Prices for some crops — such as wheat — have already begun to descend off their highs. As farmers rush to plant more wheat now that profit prospects have climbed, analysts predict that prices may come down as much as 30 percent in the coming months. But that would still leave a year-over-year price hike of 45 percent. Few believe prices will go back to where they were in early 2006, suggesting that the world must cope with a new reality of more expensive food.[…] A big reason for higher wheat prices, for instance, is the multiyear drought in Australia, something that scientists say may become persistent because of global warming. But wheat prices are also rising because U.S. farmers have been planting less of it, or moving wheat to less fertile ground. That is partly because they are planting more corn to capitalize on the biofuel frenzy.
Regarding food prices, it’s nice to know that we can win some value back by phasing out food-based biofuel. It might ameliorate the price shock quite a bit. But as I said earlier the fundamentals haven’t changed. The price of refined fuel products has barely started to register the effect of the $100+ barrel of crude, and arable land lost to climate warming won’t come back.

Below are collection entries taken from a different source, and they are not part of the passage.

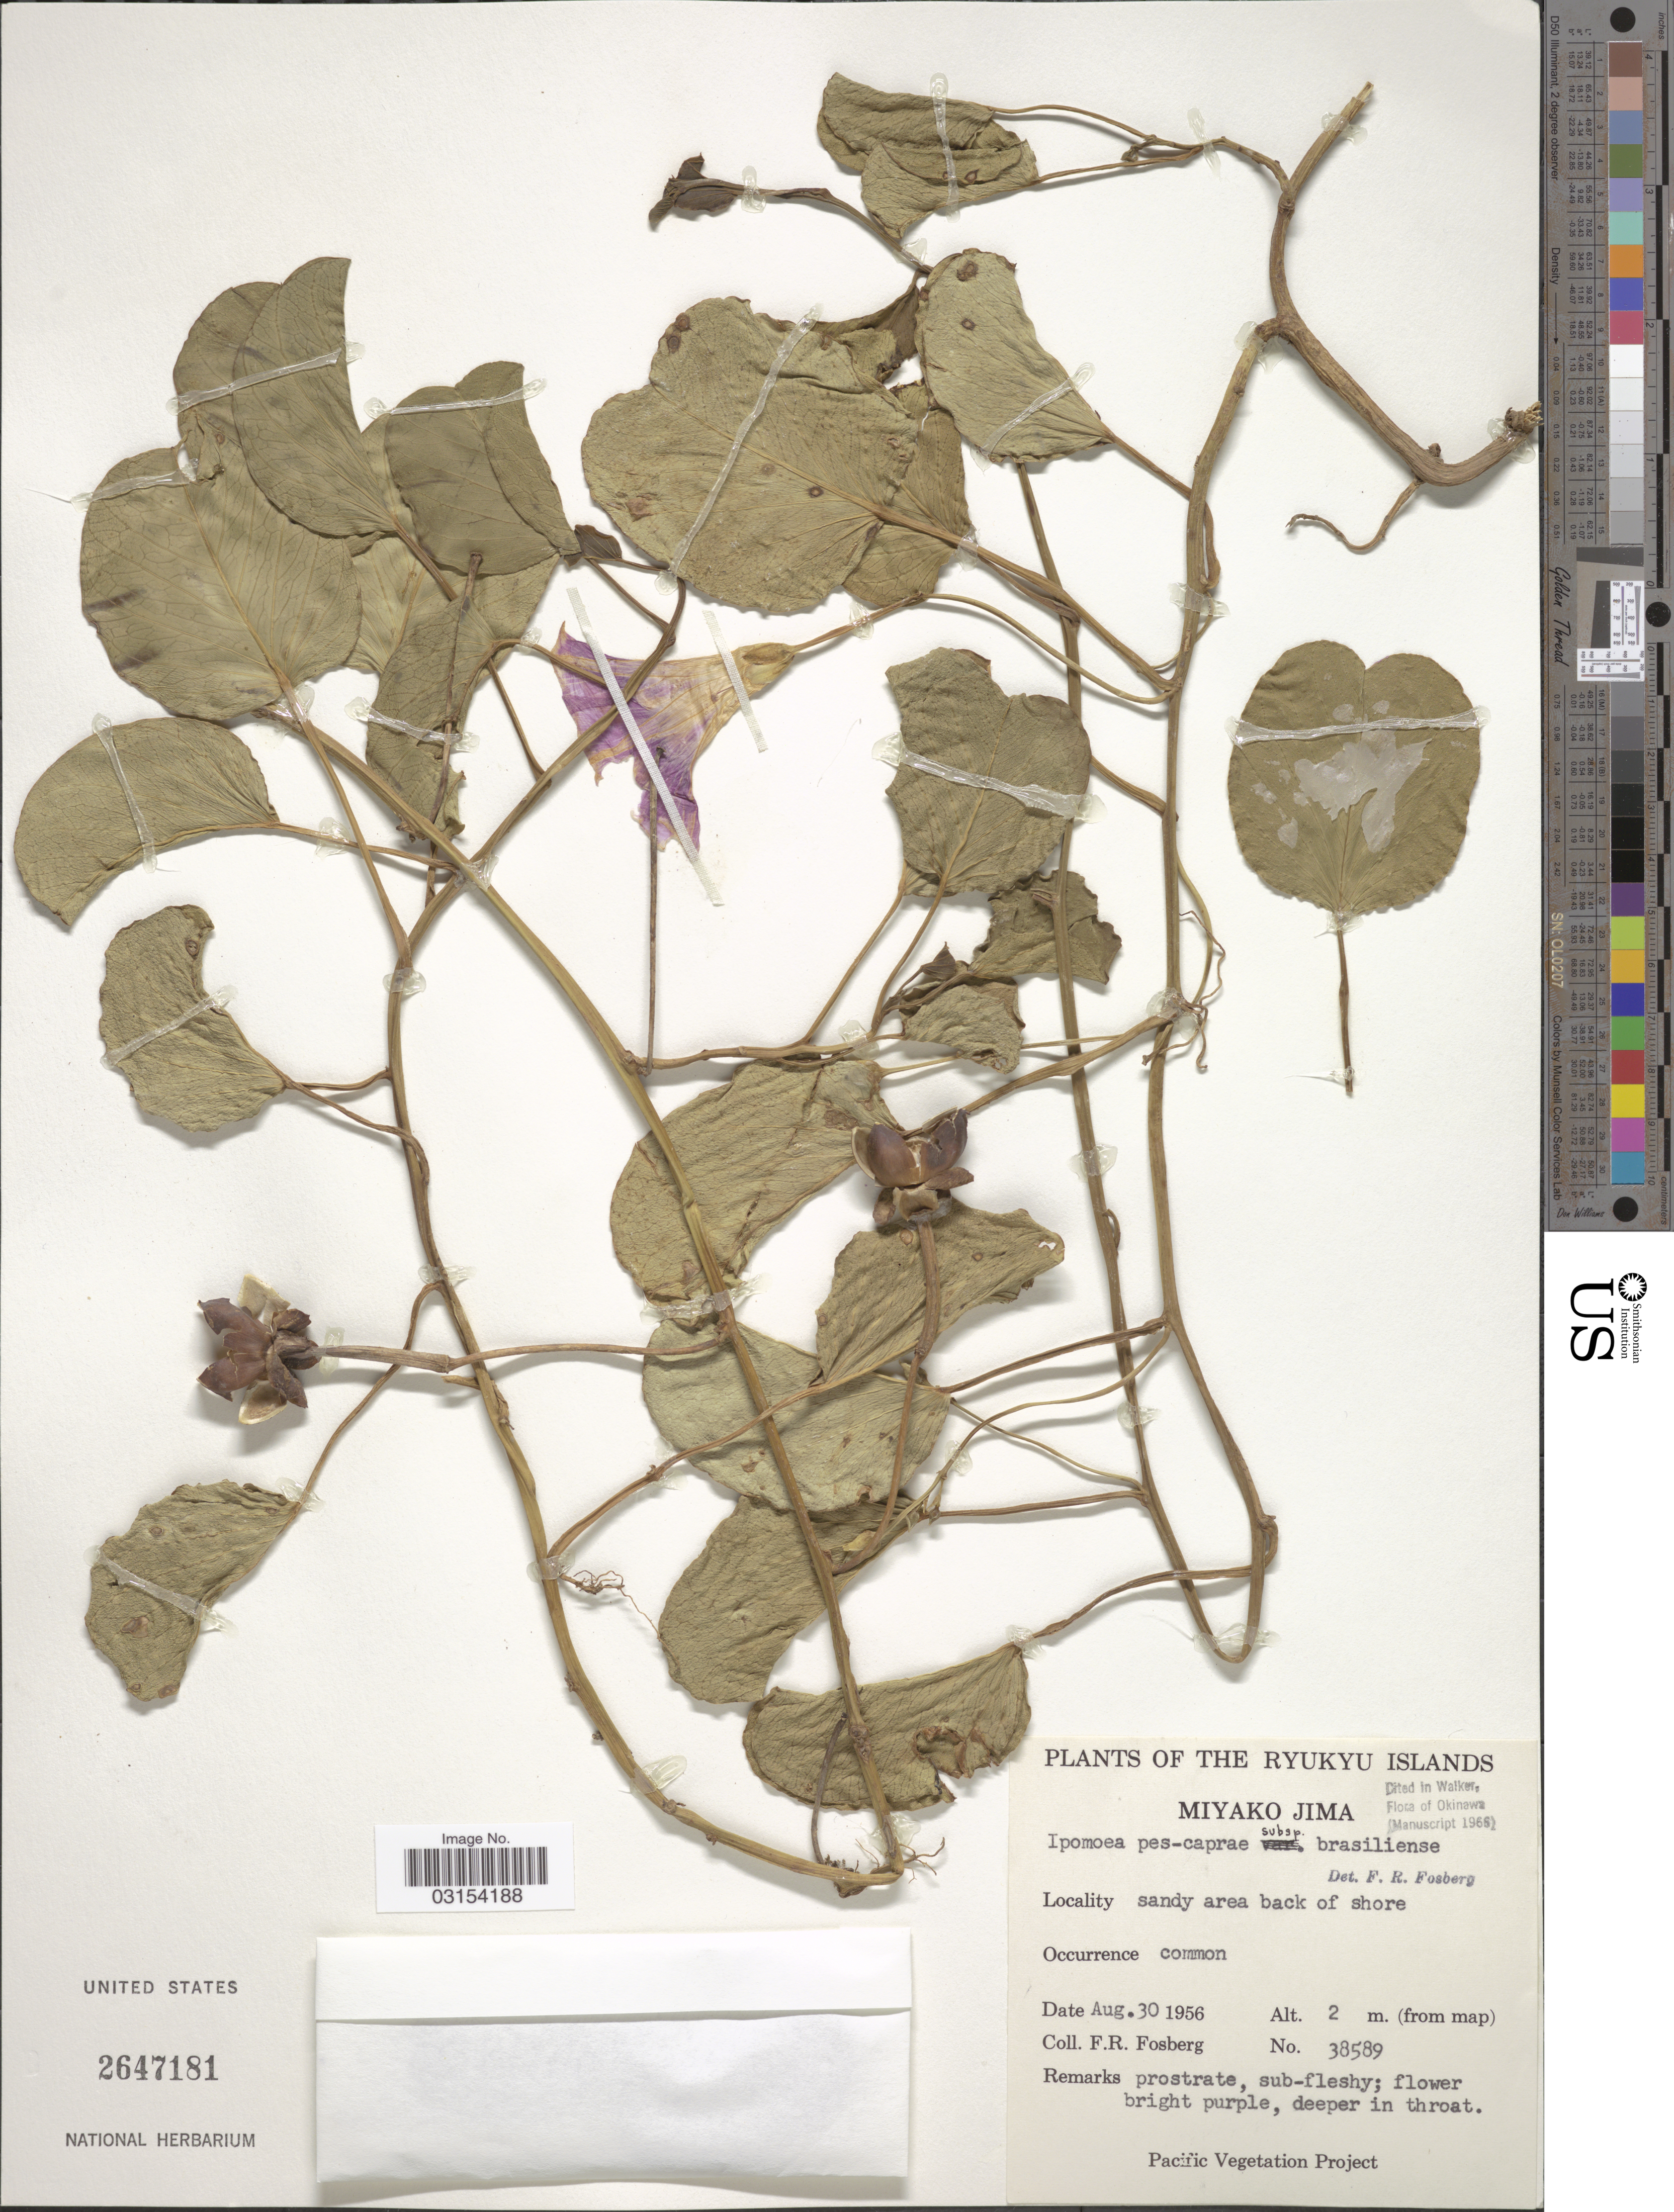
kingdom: Plantae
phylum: Tracheophyta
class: Magnoliopsida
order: Solanales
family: Convolvulaceae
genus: Ipomoea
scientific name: Ipomoea pes-caprae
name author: (L.) R. Br.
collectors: F. R. Fosberg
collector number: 38589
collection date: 1956-08-30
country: Japan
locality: The Ryukyu Islands, Miyako Jima, sandy area back of shore.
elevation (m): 2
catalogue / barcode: US 2647181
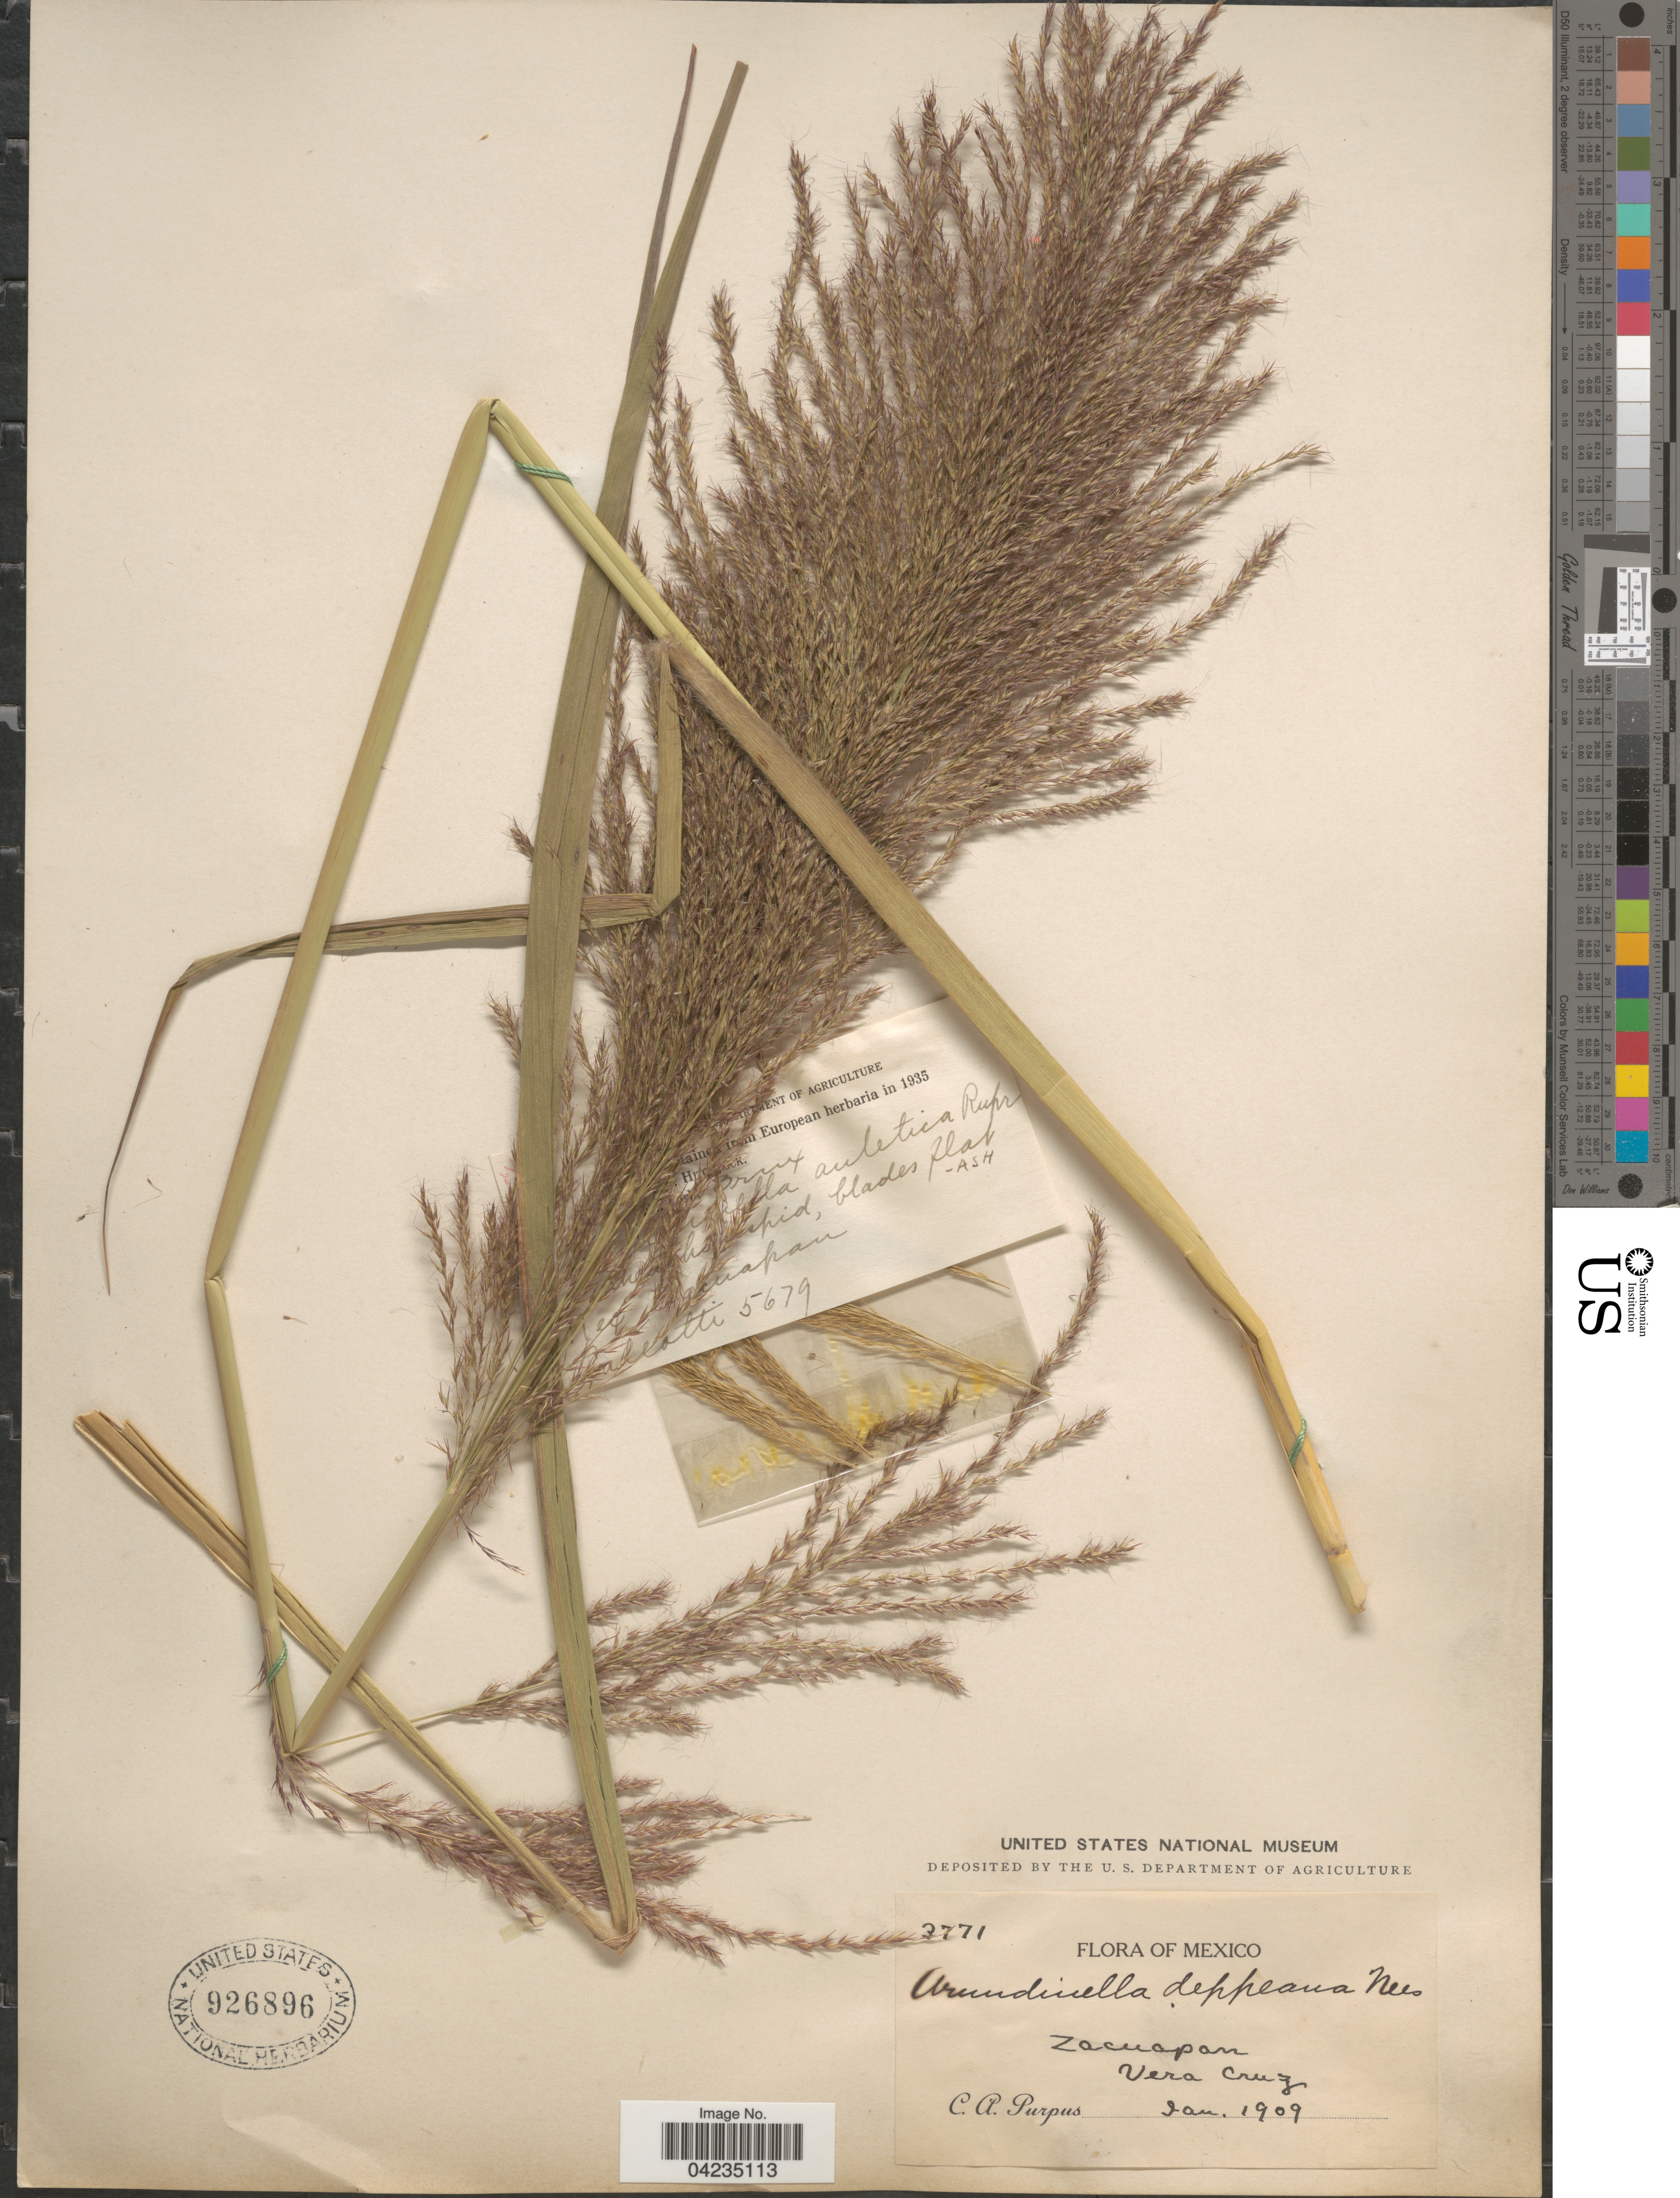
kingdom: Plantae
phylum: Tracheophyta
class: Liliopsida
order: Poales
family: Poaceae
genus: Arundinella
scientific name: Arundinella deppeana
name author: Nees ex Steud.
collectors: -. Galeotti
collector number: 5679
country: Mexico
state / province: Veracruz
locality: Zacuapan.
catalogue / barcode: US 926896-2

I predicted years ago that food security will eclipse every other concern about climate warming, at least until sea levels start to threaten the billions in coastal cities. A good argument could be made, then, that we’re better off if price spike now while the system still has some flex in it. The situation would be much worse if the spike only hit later when pressure only comes from inflexibles like climate, fuel and population. Instead of rising, plateauing and sinking a little from elasticity food costs would do the crazy dance that commodities do when inflexible demand meets a fixed supply. Sometimes pain has the useful effect of making people take a problem seriously.